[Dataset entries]
^^^^^^^^^^^^^^^^

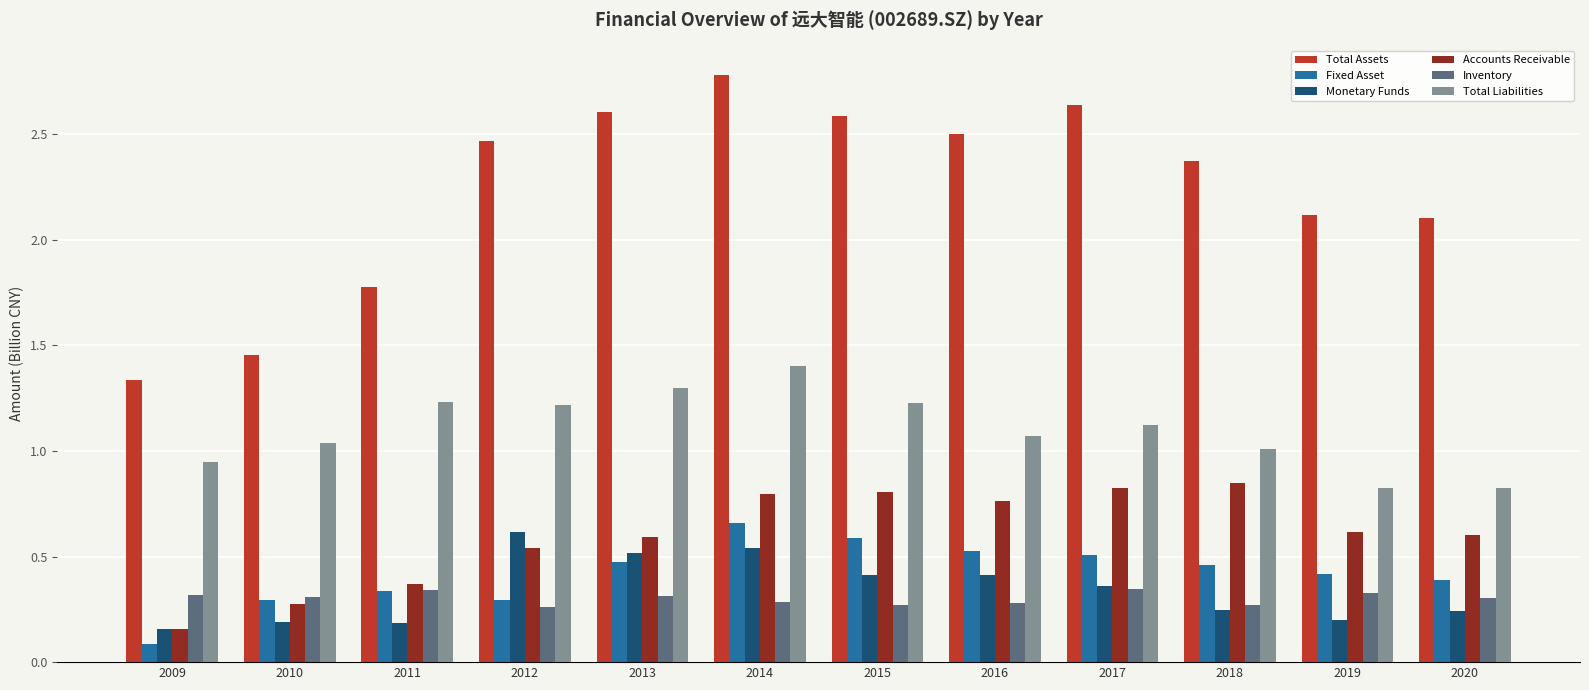

At how many categories does at least one series exceed 1?

12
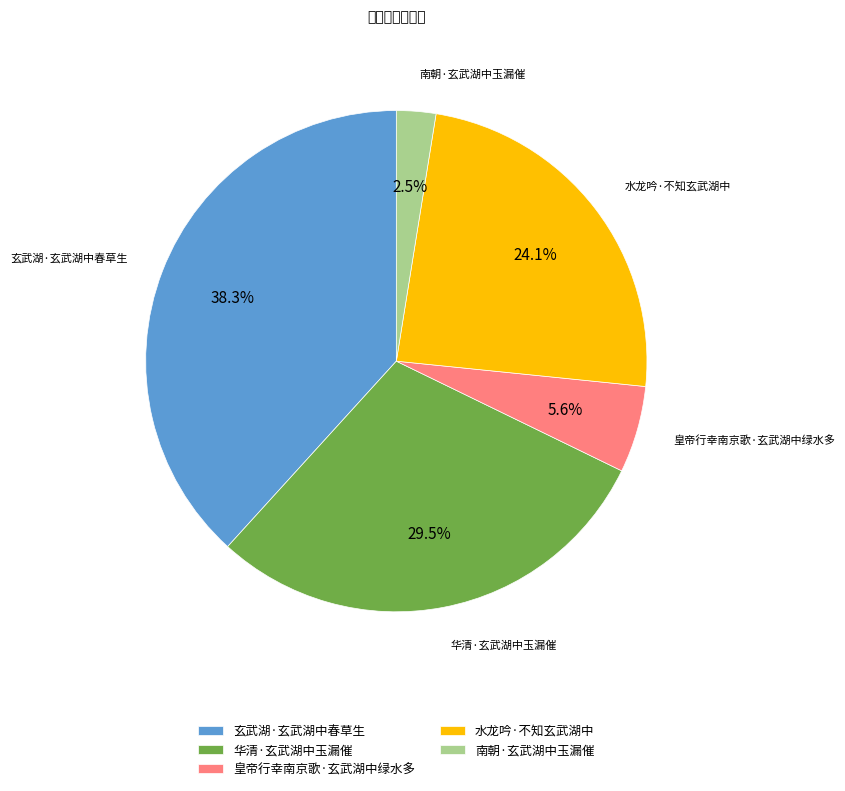

To the nearest percent, what portion does 水龙吟·不知玄武湖中 represent?

24%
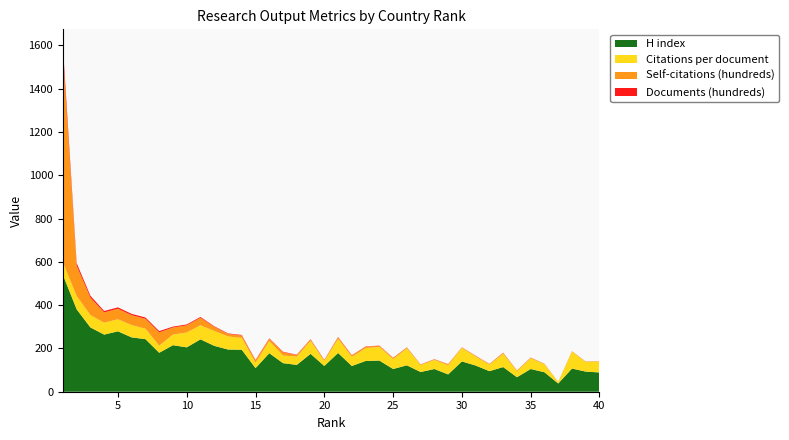

Reading left to right, list all the values displayed in this chart.

H index: 1=540.0	2=381.0	3=297.0	4=264.0	5=279.0	6=251.0	7=243.0	8=180.0	9=215.0	10=205.0	11=242.0	12=212.0	13=195.0	14=194.0	15=109.0	16=178.0	17=132.0	18=124.0	19=175.0	20=119.0	21=179.0	22=119.0	23=142.0	24=144.0	25=105.0	26=122.0	27=91.0	28=105.0	29=80.0	30=140.0	31=121.0	32=95.0	33=114.0	34=67.0	35=105.0	36=90.0	37=38.0	38=107.0	39=93.0	40=89.0
Citations per document: 1=58.3	2=61.2	3=57.4	4=55.0	5=56.0	6=56.9	7=48.2	8=33.0	9=49.2	10=68.8	11=65.2	12=68.7	13=60.6	14=54.8	15=25.1	16=56.0	17=35.3	18=38.5	19=60.3	20=23.6	21=64.9	22=42.3	23=59.5	24=63.1	25=46.0	26=78.3	27=32.7	28=42.0	29=42.6	30=62.4	31=41.6	32=30.1	33=61.2	34=28.4	35=49.1	36=36.8	37=6.0	38=78.8	39=43.9	40=50.5
Self-citations (hundreds): 1=960.6	2=139.8	3=80.3	4=47.5	5=48.4	6=45.7	7=45.8	8=61.3	9=32.5	10=33.0	11=34.4	12=19.2	13=11.5	14=11.1	15=10.3	16=10.7	17=15.6	18=6.7	19=6.0	20=2.9	21=7.8	22=6.0	23=6.5	24=4.7	25=4.8	26=4.0	27=1.8	28=2.7	29=4.3	30=2.1	31=3.0	32=2.9	33=4.7	34=2.2	35=3.0	36=1.7	37=0.5	38=1.1	39=1.8	40=1.1
Documents (hundreds): 1=36.0	2=12.3	3=8.9	4=6.5	5=6.4	6=6.1	7=6.0	8=5.9	9=4.1	10=4.1	11=3.9	12=2.7	13=2.4	14=2.3	15=2.2	16=2.1	17=1.9	18=1.9	19=1.6	20=1.6	21=1.5	22=1.4	23=1.2	24=1.2	25=1.2	26=0.8	27=0.8	28=0.8	29=0.8	30=0.8	31=0.8	32=0.7	33=0.7	34=0.7	35=0.6	36=0.6	37=0.5	38=0.5	39=0.5	40=0.5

^^^^^^^^^^^^^^^^

▶ _REQUIREMENT_
Could you edit the material above so that "this chart" is replaced by "the graph", leave everything else unchanged, and give it back without the pictures?

▶ _ANSWER TO THIS PROBLEM_
At how many categories does at least one series exceed 1?

12

To the nearest percent, what portion does 水龙吟·不知玄武湖中 represent?

24%

Reading left to right, list all the values displayed in the graph.

H index: 1=540.0	2=381.0	3=297.0	4=264.0	5=279.0	6=251.0	7=243.0	8=180.0	9=215.0	10=205.0	11=242.0	12=212.0	13=195.0	14=194.0	15=109.0	16=178.0	17=132.0	18=124.0	19=175.0	20=119.0	21=179.0	22=119.0	23=142.0	24=144.0	25=105.0	26=122.0	27=91.0	28=105.0	29=80.0	30=140.0	31=121.0	32=95.0	33=114.0	34=67.0	35=105.0	36=90.0	37=38.0	38=107.0	39=93.0	40=89.0
Citations per document: 1=58.3	2=61.2	3=57.4	4=55.0	5=56.0	6=56.9	7=48.2	8=33.0	9=49.2	10=68.8	11=65.2	12=68.7	13=60.6	14=54.8	15=25.1	16=56.0	17=35.3	18=38.5	19=60.3	20=23.6	21=64.9	22=42.3	23=59.5	24=63.1	25=46.0	26=78.3	27=32.7	28=42.0	29=42.6	30=62.4	31=41.6	32=30.1	33=61.2	34=28.4	35=49.1	36=36.8	37=6.0	38=78.8	39=43.9	40=50.5
Self-citations (hundreds): 1=960.6	2=139.8	3=80.3	4=47.5	5=48.4	6=45.7	7=45.8	8=61.3	9=32.5	10=33.0	11=34.4	12=19.2	13=11.5	14=11.1	15=10.3	16=10.7	17=15.6	18=6.7	19=6.0	20=2.9	21=7.8	22=6.0	23=6.5	24=4.7	25=4.8	26=4.0	27=1.8	28=2.7	29=4.3	30=2.1	31=3.0	32=2.9	33=4.7	34=2.2	35=3.0	36=1.7	37=0.5	38=1.1	39=1.8	40=1.1
Documents (hundreds): 1=36.0	2=12.3	3=8.9	4=6.5	5=6.4	6=6.1	7=6.0	8=5.9	9=4.1	10=4.1	11=3.9	12=2.7	13=2.4	14=2.3	15=2.2	16=2.1	17=1.9	18=1.9	19=1.6	20=1.6	21=1.5	22=1.4	23=1.2	24=1.2	25=1.2	26=0.8	27=0.8	28=0.8	29=0.8	30=0.8	31=0.8	32=0.7	33=0.7	34=0.7	35=0.6	36=0.6	37=0.5	38=0.5	39=0.5	40=0.5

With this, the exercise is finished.